Supplied material
_ _ _ _ _
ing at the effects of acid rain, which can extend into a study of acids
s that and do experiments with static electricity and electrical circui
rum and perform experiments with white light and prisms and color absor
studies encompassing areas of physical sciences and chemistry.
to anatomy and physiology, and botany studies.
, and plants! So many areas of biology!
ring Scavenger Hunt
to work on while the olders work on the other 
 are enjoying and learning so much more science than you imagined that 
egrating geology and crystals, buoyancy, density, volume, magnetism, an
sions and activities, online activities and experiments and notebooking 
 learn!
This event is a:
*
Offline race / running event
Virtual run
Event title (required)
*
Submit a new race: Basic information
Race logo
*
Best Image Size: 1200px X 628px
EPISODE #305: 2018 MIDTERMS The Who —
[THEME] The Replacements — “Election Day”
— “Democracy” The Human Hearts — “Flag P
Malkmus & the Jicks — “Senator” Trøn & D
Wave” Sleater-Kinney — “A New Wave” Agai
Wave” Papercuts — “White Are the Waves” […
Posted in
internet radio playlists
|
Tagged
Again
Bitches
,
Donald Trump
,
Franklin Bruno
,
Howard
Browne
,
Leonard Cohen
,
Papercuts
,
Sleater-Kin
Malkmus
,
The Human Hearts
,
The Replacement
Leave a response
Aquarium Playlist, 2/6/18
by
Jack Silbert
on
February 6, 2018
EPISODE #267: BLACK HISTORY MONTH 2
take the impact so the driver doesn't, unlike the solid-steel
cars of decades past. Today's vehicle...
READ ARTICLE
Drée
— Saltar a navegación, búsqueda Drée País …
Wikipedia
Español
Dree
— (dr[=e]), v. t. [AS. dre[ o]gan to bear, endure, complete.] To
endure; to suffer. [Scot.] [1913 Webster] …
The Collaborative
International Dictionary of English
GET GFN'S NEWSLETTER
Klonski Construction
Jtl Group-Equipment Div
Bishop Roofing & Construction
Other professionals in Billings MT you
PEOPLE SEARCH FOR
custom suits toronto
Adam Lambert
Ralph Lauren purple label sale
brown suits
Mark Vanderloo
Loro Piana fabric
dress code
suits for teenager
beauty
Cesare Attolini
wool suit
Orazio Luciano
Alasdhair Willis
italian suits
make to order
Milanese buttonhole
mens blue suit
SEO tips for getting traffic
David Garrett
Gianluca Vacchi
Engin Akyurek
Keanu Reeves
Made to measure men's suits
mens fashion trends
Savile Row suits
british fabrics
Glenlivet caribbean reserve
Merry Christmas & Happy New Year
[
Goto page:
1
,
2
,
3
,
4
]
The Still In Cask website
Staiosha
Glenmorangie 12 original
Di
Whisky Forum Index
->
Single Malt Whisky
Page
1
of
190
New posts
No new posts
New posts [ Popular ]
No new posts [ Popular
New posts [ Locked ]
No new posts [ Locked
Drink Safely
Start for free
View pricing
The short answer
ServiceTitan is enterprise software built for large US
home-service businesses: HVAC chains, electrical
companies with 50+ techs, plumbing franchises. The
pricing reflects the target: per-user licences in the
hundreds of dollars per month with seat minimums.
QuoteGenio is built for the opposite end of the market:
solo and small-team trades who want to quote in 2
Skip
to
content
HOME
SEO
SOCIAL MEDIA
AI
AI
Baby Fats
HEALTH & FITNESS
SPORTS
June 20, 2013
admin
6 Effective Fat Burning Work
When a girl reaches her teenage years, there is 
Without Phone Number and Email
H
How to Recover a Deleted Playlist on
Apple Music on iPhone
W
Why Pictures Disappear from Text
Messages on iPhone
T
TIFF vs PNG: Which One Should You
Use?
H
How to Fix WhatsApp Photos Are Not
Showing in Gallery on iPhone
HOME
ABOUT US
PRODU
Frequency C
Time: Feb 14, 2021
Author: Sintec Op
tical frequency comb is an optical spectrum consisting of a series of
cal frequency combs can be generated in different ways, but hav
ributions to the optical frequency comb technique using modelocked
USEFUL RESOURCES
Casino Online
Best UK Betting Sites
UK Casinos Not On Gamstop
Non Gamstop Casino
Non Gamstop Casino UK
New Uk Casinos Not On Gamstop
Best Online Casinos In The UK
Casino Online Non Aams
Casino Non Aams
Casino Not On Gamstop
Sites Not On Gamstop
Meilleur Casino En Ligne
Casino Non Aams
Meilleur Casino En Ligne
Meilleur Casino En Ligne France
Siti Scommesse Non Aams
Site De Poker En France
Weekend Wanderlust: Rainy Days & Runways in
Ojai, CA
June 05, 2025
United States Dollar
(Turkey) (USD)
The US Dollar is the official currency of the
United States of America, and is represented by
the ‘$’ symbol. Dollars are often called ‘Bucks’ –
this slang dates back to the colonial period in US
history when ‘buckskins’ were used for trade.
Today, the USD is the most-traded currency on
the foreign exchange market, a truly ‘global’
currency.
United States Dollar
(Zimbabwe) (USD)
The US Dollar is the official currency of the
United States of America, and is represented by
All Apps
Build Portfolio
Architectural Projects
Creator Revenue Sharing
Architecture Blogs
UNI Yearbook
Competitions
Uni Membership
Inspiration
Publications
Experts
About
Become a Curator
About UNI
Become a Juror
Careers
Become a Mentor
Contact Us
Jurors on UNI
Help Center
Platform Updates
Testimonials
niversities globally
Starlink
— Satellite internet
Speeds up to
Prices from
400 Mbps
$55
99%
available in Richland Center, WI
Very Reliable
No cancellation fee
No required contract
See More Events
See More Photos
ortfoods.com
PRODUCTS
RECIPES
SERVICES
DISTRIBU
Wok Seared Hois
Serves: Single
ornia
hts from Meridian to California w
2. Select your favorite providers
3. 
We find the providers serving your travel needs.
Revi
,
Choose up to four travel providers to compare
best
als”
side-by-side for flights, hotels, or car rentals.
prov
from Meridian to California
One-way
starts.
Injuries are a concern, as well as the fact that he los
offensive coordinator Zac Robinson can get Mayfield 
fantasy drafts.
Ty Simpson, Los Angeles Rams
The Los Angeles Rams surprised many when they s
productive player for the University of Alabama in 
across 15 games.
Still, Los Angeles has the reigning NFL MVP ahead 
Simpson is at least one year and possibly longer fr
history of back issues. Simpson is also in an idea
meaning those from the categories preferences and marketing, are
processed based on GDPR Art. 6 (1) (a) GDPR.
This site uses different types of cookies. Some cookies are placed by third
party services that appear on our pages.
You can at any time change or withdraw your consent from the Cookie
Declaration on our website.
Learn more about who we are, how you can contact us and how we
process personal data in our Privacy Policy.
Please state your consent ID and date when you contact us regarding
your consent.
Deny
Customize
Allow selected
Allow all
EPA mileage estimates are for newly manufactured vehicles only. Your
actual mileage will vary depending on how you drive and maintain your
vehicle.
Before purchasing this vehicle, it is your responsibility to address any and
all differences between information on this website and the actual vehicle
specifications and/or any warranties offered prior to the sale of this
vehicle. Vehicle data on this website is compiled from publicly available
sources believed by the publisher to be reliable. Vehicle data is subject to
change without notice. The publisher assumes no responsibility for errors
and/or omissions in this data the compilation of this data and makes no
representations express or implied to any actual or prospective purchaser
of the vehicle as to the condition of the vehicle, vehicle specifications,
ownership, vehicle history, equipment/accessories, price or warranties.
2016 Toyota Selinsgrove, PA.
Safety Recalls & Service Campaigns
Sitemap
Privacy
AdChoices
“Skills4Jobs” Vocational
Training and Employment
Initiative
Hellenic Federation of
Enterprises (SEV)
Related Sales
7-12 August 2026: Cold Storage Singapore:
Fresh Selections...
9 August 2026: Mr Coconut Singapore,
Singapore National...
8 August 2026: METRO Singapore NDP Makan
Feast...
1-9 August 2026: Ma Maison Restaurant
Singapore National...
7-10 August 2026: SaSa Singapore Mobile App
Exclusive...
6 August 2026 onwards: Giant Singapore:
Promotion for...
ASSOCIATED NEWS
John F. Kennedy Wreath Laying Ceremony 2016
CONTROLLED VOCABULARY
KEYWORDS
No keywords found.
_ _ _ _ _
Reproduce every line above verbatim, keeping each one's characters, spacing, and order unchanged.

ing at the effects of acid rain, which can extend into a study of acids
s that and do experiments with static electricity and electrical circui
rum and perform experiments with white light and prisms and color absor
studies encompassing areas of physical sciences and chemistry.
to anatomy and physiology, and botany studies.
, and plants! So many areas of biology!
ring Scavenger Hunt
to work on while the olders work on the other 
 are enjoying and learning so much more science than you imagined that 
egrating geology and crystals, buoyancy, density, volume, magnetism, an
sions and activities, online activities and experiments and notebooking 
 learn!
This event is a:
*
Offline race / running event
Virtual run
Event title (required)
*
Submit a new race: Basic information
Race logo
*
Best Image Size: 1200px X 628px
EPISODE #305: 2018 MIDTERMS The Who —
[THEME] The Replacements — “Election Day”
— “Democracy” The Human Hearts — “Flag P
Malkmus & the Jicks — “Senator” Trøn & D
Wave” Sleater-Kinney — “A New Wave” Agai
Wave” Papercuts — “White Are the Waves” […
Posted in
internet radio playlists
|
Tagged
Again
Bitches
,
Donald Trump
,
Franklin Bruno
,
Howard
Browne
,
Leonard Cohen
,
Papercuts
,
Sleater-Kin
Malkmus
,
The Human Hearts
,
The Replacement
Leave a response
Aquarium Playlist, 2/6/18
by
Jack Silbert
on
February 6, 2018
EPISODE #267: BLACK HISTORY MONTH 2
take the impact so the driver doesn't, unlike the solid-steel
cars of decades past. Today's vehicle...
READ ARTICLE
Drée
— Saltar a navegación, búsqueda Drée País …
Wikipedia
Español
Dree
— (dr[=e]), v. t. [AS. dre[ o]gan to bear, endure, complete.] To
endure; to suffer. [Scot.] [1913 Webster] …
The Collaborative
International Dictionary of English
GET GFN'S NEWSLETTER
Klonski Construction
Jtl Group-Equipment Div
Bishop Roofing & Construction
Other professionals in Billings MT you
PEOPLE SEARCH FOR
custom suits toronto
Adam Lambert
Ralph Lauren purple label sale
brown suits
Mark Vanderloo
Loro Piana fabric
dress code
suits for teenager
beauty
Cesare Attolini
wool suit
Orazio Luciano
Alasdhair Willis
italian suits
make to order
Milanese buttonhole
mens blue suit
SEO tips for getting traffic
David Garrett
Gianluca Vacchi
Engin Akyurek
Keanu Reeves
Made to measure men's suits
mens fashion trends
Savile Row suits
british fabrics
Glenlivet caribbean reserve
Merry Christmas & Happy New Year
[
Goto page:
1
,
2
,
3
,
4
]
The Still In Cask website
Staiosha
Glenmorangie 12 original
Di
Whisky Forum Index
->
Single Malt Whisky
Page
1
of
190
New posts
No new posts
New posts [ Popular ]
No new posts [ Popular
New posts [ Locked ]
No new posts [ Locked
Drink Safely
Start for free
View pricing
The short answer
ServiceTitan is enterprise software built for large US
home-service businesses: HVAC chains, electrical
companies with 50+ techs, plumbing franchises. The
pricing reflects the target: per-user licences in the
hundreds of dollars per month with seat minimums.
QuoteGenio is built for the opposite end of the market:
solo and small-team trades who want to quote in 2
Skip
to
content
HOME
SEO
SOCIAL MEDIA
AI
AI
Baby Fats
HEALTH & FITNESS
SPORTS
June 20, 2013
admin
6 Effective Fat Burning Work
When a girl reaches her teenage years, there is 
Without Phone Number and Email
H
How to Recover a Deleted Playlist on
Apple Music on iPhone
W
Why Pictures Disappear from Text
Messages on iPhone
T
TIFF vs PNG: Which One Should You
Use?
H
How to Fix WhatsApp Photos Are Not
Showing in Gallery on iPhone
HOME
ABOUT US
PRODU
Frequency C
Time: Feb 14, 2021
Author: Sintec Op
tical frequency comb is an optical spectrum consisting of a series of
cal frequency combs can be generated in different ways, but hav
ributions to the optical frequency comb technique using modelocked
USEFUL RESOURCES
Casino Online
Best UK Betting Sites
UK Casinos Not On Gamstop
Non Gamstop Casino
Non Gamstop Casino UK
New Uk Casinos Not On Gamstop
Best Online Casinos In The UK
Casino Online Non Aams
Casino Non Aams
Casino Not On Gamstop
Sites Not On Gamstop
Meilleur Casino En Ligne
Casino Non Aams
Meilleur Casino En Ligne
Meilleur Casino En Ligne France
Siti Scommesse Non Aams
Site De Poker En France
Weekend Wanderlust: Rainy Days & Runways in
Ojai, CA
June 05, 2025
United States Dollar
(Turkey) (USD)
The US Dollar is the official currency of the
United States of America, and is represented by
the ‘$’ symbol. Dollars are often called ‘Bucks’ –
this slang dates back to the colonial period in US
history when ‘buckskins’ were used for trade.
Today, the USD is the most-traded currency on
the foreign exchange market, a truly ‘global’
currency.
United States Dollar
(Zimbabwe) (USD)
The US Dollar is the official currency of the
United States of America, and is represented by
All Apps
Build Portfolio
Architectural Projects
Creator Revenue Sharing
Architecture Blogs
UNI Yearbook
Competitions
Uni Membership
Inspiration
Publications
Experts
About
Become a Curator
About UNI
Become a Juror
Careers
Become a Mentor
Contact Us
Jurors on UNI
Help Center
Platform Updates
Testimonials
niversities globally
Starlink
— Satellite internet
Speeds up to
Prices from
400 Mbps
$55
99%
available in Richland Center, WI
Very Reliable
No cancellation fee
No required contract
See More Events
See More Photos
ortfoods.com
PRODUCTS
RECIPES
SERVICES
DISTRIBU
Wok Seared Hois
Serves: Single
ornia
hts from Meridian to California w
2. Select your favorite providers
3. 
We find the providers serving your travel needs.
Revi
,
Choose up to four travel providers to compare
best
als”
side-by-side for flights, hotels, or car rentals.
prov
from Meridian to California
One-way
starts.
Injuries are a concern, as well as the fact that he los
offensive coordinator Zac Robinson can get Mayfield 
fantasy drafts.
Ty Simpson, Los Angeles Rams
The Los Angeles Rams surprised many when they s
productive player for the University of Alabama in 
across 15 games.
Still, Los Angeles has the reigning NFL MVP ahead 
Simpson is at least one year and possibly longer fr
history of back issues. Simpson is also in an idea
meaning those from the categories preferences and marketing, are
processed based on GDPR Art. 6 (1) (a) GDPR.
This site uses different types of cookies. Some cookies are placed by third
party services that appear on our pages.
You can at any time change or withdraw your consent from the Cookie
Declaration on our website.
Learn more about who we are, how you can contact us and how we
process personal data in our Privacy Policy.
Please state your consent ID and date when you contact us regarding
your consent.
Deny
Customize
Allow selected
Allow all
EPA mileage estimates are for newly manufactured vehicles only. Your
actual mileage will vary depending on how you drive and maintain your
vehicle.
Before purchasing this vehicle, it is your responsibility to address any and
all differences between information on this website and the actual vehicle
specifications and/or any warranties offered prior to the sale of this
vehicle. Vehicle data on this website is compiled from publicly available
sources believed by the publisher to be reliable. Vehicle data is subject to
change without notice. The publisher assumes no responsibility for errors
and/or omissions in this data the compilation of this data and makes no
representations express or implied to any actual or prospective purchaser
of the vehicle as to the condition of the vehicle, vehicle specifications,
ownership, vehicle history, equipment/accessories, price or warranties.
2016 Toyota Selinsgrove, PA.
Safety Recalls & Service Campaigns
Sitemap
Privacy
AdChoices
“Skills4Jobs” Vocational
Training and Employment
Initiative
Hellenic Federation of
Enterprises (SEV)
Related Sales
7-12 August 2026: Cold Storage Singapore:
Fresh Selections...
9 August 2026: Mr Coconut Singapore,
Singapore National...
8 August 2026: METRO Singapore NDP Makan
Feast...
1-9 August 2026: Ma Maison Restaurant
Singapore National...
7-10 August 2026: SaSa Singapore Mobile App
Exclusive...
6 August 2026 onwards: Giant Singapore:
Promotion for...
ASSOCIATED NEWS
John F. Kennedy Wreath Laying Ceremony 2016
CONTROLLED VOCABULARY
KEYWORDS
No keywords found.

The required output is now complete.